→ Obiettivo dell'esercizio:
Riscrivi in forma più breve il paragrafo del comunicato sul disastro di Bussi che comincia con «La chiusura delle indagini», conservandone i fatti principali.

→ Brano scelto:
———

Cari tutti,
 data la rilevanza inquietante e internazionale della vicenda vi invio il
 nostro comunicato stampa sul disastro ambientale di bussi.
 Cordiali saluti,
 Augusto De Sanctis
 WWF   Abruzzo

Scandalo di Bussi e dell’acqua potabile della Val Pescara.
Un disastro di portata europea sulla pelle di 500.000 abruzzesi.
Il WWF protagonista nella scoperta e nella denuncia.

Domani mattina conferenza stampa a Pescara del WWF.

La chiusura delle indagini sul disastro ambientale di Bussi e della
questione dell’acqua distribuita a 500.000 cittadini della Val Pescara
(comprese le città di Chieti e Pescara), rappresenta un’ulteriore,
importantissima conferma delle denunce presentate dal WWF nel corso
dell’ultimo anno.

———

→ Voci:
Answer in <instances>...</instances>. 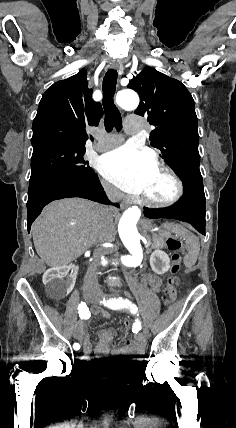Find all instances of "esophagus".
I'll use <instances>...</instances> for the list:
<instances>
[{
	"label": "esophagus",
	"mask_w": 236,
	"mask_h": 428,
	"mask_svg": "<svg viewBox=\"0 0 236 428\" xmlns=\"http://www.w3.org/2000/svg\"><path fill=\"white\" fill-rule=\"evenodd\" d=\"M110 66H111V68H113V69H118L119 68V63L118 62H111L110 63Z\"/></svg>",
	"instance_id": "1"
}]
</instances>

———

→ Soluzione dell'esercizio:
La chiusura delle indagini sul disastro ambientale di Bussi e sull'acqua distribuita a 500.000 cittadini della Val Pescara, Chieti e Pescara comprese, conferma ancora una volta le denunce presentate dal WWF nell'ultimo anno.